=== WHAT TO DO ===
Copy out the stretch of the data from the line containing "69: (33, 42)" through the line containing "17: (18, 52)", changing "(50, 26)" to "(50, 27)" and nothing else. Omit the picture markers from your copy.

Absolute pixel coordinate data:
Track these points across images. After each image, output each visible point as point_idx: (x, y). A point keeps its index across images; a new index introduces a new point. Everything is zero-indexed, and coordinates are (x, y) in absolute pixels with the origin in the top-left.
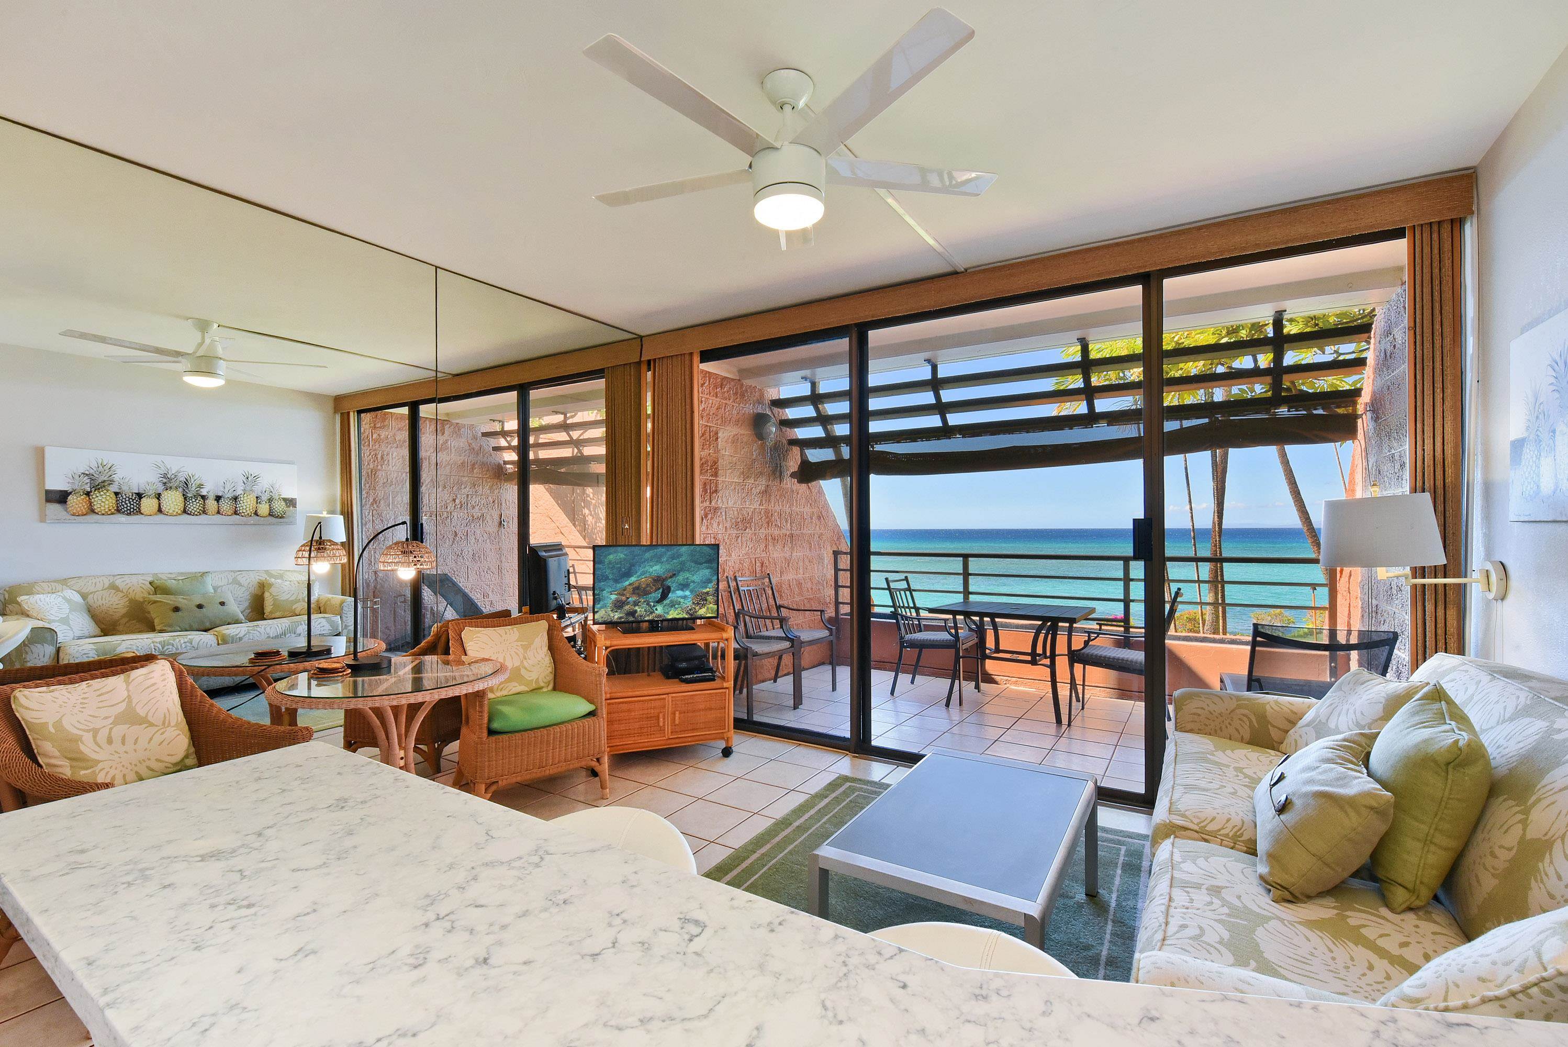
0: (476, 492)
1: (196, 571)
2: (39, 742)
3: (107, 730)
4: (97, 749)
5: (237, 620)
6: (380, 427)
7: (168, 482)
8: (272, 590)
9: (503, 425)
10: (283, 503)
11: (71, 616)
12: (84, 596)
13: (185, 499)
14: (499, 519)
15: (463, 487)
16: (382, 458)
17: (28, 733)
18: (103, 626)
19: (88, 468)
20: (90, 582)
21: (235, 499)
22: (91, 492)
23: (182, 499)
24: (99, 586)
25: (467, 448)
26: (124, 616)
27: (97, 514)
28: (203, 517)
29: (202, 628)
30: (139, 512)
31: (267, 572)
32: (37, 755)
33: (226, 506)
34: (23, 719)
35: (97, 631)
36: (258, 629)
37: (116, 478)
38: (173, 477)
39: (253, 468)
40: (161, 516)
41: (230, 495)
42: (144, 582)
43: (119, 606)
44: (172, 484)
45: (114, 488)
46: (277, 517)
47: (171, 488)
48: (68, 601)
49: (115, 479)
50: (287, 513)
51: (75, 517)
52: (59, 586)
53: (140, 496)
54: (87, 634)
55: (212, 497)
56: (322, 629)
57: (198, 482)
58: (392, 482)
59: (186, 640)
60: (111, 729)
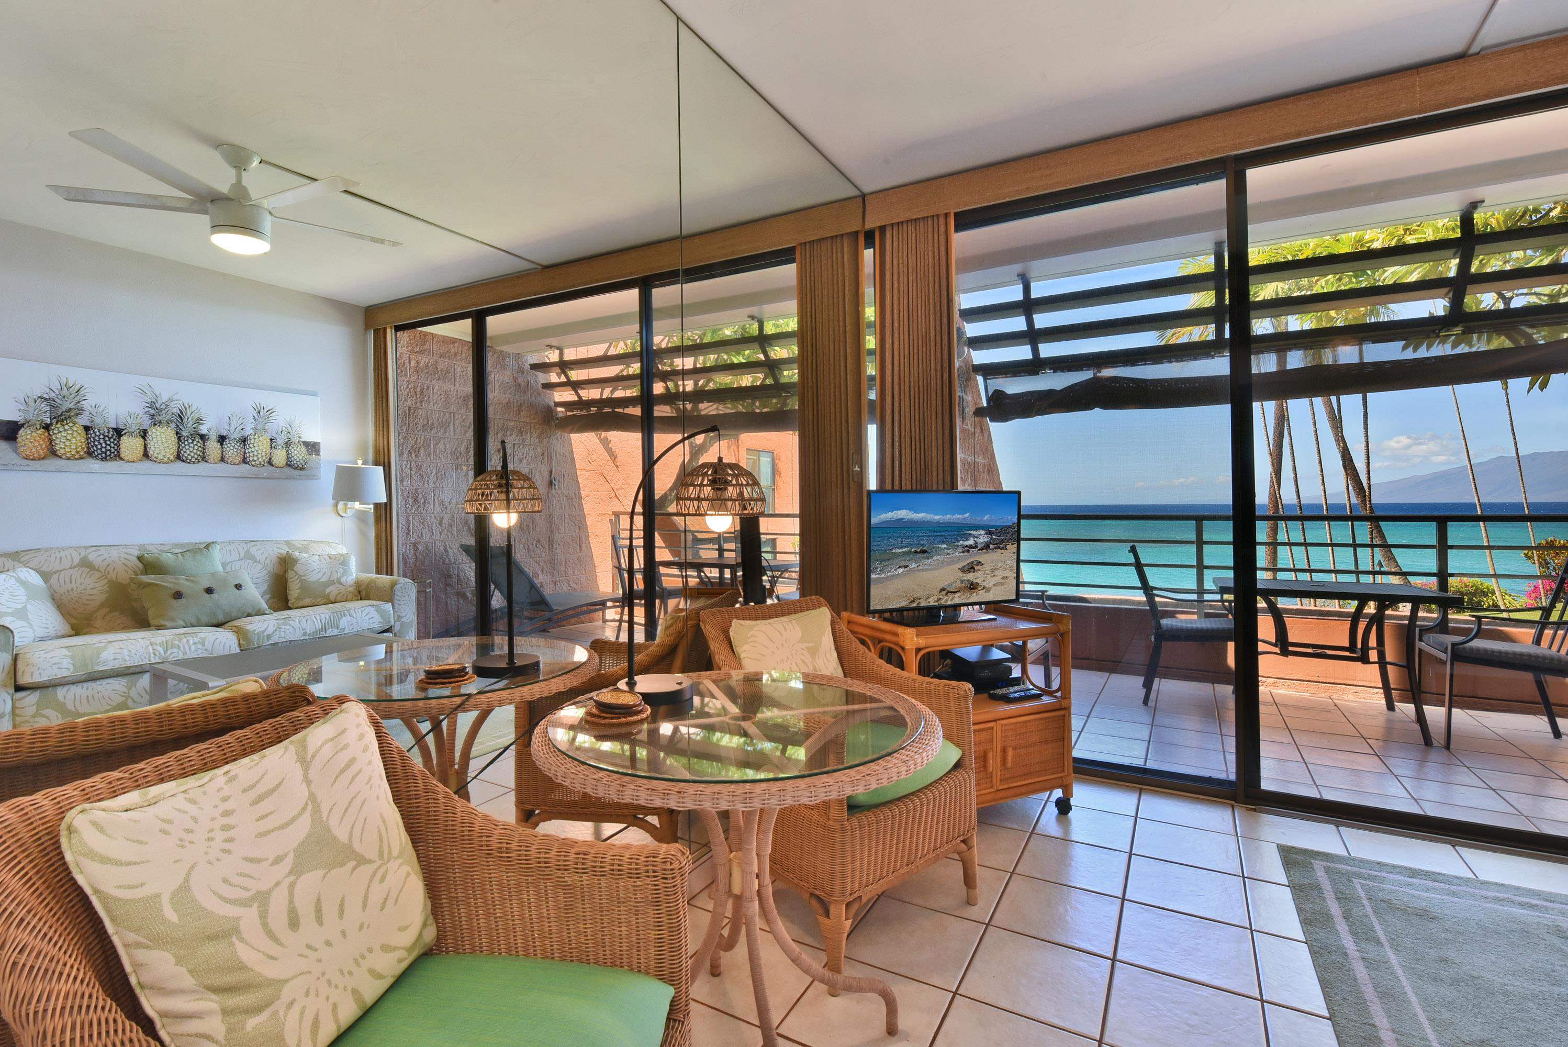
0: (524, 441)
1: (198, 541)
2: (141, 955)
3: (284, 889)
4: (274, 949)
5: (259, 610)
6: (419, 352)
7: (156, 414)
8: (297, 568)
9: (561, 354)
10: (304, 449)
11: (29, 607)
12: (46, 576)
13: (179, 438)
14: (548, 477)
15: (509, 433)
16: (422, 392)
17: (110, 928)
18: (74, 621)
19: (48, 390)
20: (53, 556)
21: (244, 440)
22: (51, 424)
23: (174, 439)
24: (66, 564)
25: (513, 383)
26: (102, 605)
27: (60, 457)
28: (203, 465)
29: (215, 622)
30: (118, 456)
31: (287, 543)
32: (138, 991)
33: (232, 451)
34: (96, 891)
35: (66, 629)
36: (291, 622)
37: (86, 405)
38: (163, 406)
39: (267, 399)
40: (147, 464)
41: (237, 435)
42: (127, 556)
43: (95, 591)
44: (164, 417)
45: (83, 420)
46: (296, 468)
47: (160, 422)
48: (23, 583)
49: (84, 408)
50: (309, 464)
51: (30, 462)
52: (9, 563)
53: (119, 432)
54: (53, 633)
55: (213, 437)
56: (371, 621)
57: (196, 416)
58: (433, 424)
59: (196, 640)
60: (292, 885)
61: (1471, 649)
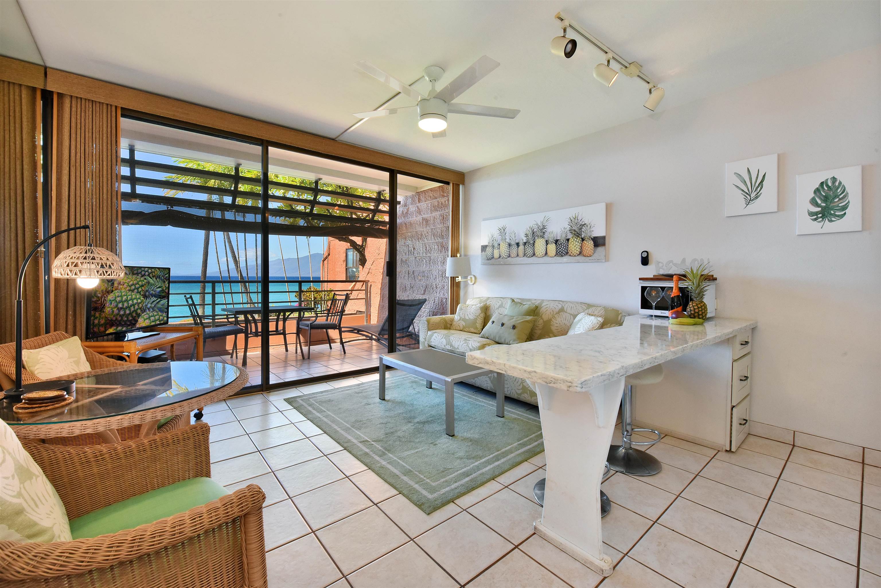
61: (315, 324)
==
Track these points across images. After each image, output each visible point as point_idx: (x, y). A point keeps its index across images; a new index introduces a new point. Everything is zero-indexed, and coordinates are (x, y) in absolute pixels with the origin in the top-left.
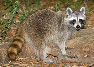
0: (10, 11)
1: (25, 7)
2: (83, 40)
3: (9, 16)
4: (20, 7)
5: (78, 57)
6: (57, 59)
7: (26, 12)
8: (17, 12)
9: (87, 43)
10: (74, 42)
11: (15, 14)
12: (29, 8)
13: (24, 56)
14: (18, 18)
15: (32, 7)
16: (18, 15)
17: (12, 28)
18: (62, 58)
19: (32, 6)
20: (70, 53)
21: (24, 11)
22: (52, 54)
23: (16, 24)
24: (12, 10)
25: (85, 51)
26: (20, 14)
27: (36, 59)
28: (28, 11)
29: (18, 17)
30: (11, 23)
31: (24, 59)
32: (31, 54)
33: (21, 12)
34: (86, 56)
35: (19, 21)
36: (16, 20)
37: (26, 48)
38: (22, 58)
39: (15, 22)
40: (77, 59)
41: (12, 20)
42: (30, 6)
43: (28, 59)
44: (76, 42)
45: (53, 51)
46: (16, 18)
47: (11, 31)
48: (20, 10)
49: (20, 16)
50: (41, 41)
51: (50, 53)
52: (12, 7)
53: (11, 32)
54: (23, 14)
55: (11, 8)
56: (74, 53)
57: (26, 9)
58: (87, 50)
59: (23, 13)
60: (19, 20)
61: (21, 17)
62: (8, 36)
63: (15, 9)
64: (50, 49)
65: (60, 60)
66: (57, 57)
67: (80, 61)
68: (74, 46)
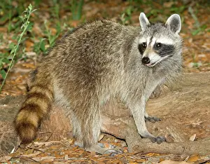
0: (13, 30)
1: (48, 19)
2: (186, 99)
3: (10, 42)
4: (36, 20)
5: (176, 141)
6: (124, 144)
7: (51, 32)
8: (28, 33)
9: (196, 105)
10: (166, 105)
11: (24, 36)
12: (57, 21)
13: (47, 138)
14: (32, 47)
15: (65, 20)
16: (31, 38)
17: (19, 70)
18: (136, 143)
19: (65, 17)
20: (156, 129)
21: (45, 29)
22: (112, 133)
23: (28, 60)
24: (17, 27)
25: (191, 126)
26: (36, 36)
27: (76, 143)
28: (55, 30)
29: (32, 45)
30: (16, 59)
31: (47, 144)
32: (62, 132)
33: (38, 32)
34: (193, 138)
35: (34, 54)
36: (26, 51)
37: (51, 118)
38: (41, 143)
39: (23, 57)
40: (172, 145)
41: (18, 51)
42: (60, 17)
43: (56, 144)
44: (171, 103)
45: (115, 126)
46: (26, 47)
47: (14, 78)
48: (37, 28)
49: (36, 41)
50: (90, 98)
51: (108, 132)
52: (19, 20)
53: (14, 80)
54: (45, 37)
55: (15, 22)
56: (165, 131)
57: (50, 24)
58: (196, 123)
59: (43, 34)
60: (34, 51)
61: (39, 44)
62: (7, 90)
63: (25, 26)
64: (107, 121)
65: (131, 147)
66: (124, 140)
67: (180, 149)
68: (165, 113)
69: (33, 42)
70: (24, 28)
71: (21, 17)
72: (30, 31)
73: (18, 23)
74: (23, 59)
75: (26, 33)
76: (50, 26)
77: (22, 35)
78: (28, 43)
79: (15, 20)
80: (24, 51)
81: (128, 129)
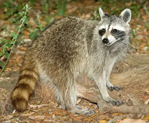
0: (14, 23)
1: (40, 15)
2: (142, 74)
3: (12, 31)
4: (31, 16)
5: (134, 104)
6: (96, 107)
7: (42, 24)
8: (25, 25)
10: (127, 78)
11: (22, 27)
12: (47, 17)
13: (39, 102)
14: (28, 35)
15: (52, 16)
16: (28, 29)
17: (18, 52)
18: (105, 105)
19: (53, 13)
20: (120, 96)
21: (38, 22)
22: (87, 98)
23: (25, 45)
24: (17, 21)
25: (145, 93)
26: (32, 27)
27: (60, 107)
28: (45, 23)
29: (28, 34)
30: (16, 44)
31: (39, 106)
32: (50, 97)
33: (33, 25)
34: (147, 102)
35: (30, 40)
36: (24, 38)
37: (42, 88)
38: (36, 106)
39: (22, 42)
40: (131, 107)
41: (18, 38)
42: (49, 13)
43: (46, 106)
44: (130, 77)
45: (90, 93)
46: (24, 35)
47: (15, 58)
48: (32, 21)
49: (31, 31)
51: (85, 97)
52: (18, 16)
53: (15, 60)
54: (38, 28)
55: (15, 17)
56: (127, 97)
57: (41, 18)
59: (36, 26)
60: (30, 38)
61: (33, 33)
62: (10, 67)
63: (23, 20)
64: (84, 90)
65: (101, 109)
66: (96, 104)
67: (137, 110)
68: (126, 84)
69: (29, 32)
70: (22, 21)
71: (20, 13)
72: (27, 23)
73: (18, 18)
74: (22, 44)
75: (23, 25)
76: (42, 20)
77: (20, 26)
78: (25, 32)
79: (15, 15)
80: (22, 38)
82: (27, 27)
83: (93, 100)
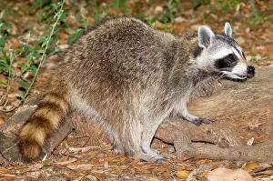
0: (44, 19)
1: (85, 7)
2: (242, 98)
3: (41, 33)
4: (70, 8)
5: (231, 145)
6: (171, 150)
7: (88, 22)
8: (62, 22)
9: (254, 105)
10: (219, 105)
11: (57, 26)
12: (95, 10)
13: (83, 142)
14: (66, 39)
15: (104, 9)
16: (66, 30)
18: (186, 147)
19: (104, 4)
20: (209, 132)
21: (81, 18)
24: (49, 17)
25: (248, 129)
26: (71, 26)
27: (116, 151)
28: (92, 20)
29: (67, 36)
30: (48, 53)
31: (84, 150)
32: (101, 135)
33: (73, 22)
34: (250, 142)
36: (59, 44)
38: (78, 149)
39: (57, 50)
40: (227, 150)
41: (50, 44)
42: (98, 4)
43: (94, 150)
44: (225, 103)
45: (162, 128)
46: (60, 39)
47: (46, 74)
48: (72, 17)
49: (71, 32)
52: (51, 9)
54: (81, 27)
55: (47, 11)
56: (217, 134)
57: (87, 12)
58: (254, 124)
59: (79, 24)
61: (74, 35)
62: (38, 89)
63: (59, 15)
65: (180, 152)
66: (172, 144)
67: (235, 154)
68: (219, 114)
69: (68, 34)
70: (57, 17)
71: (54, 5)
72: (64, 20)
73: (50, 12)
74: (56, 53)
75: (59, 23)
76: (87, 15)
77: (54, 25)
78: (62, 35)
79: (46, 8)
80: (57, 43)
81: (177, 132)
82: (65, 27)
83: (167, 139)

=== RESULT OF THIS EXERCISE ===
69: (33, 42)
70: (24, 28)
71: (21, 17)
72: (30, 31)
73: (18, 23)
74: (23, 59)
75: (26, 33)
76: (50, 27)
77: (22, 35)
78: (28, 43)
79: (15, 20)
80: (24, 51)
81: (128, 129)
0: (14, 23)
1: (40, 15)
2: (142, 74)
3: (12, 31)
4: (31, 16)
5: (134, 104)
6: (96, 107)
7: (42, 24)
8: (25, 25)
10: (127, 78)
11: (22, 27)
12: (47, 17)
13: (39, 102)
14: (28, 35)
15: (52, 16)
16: (28, 29)
17: (18, 52)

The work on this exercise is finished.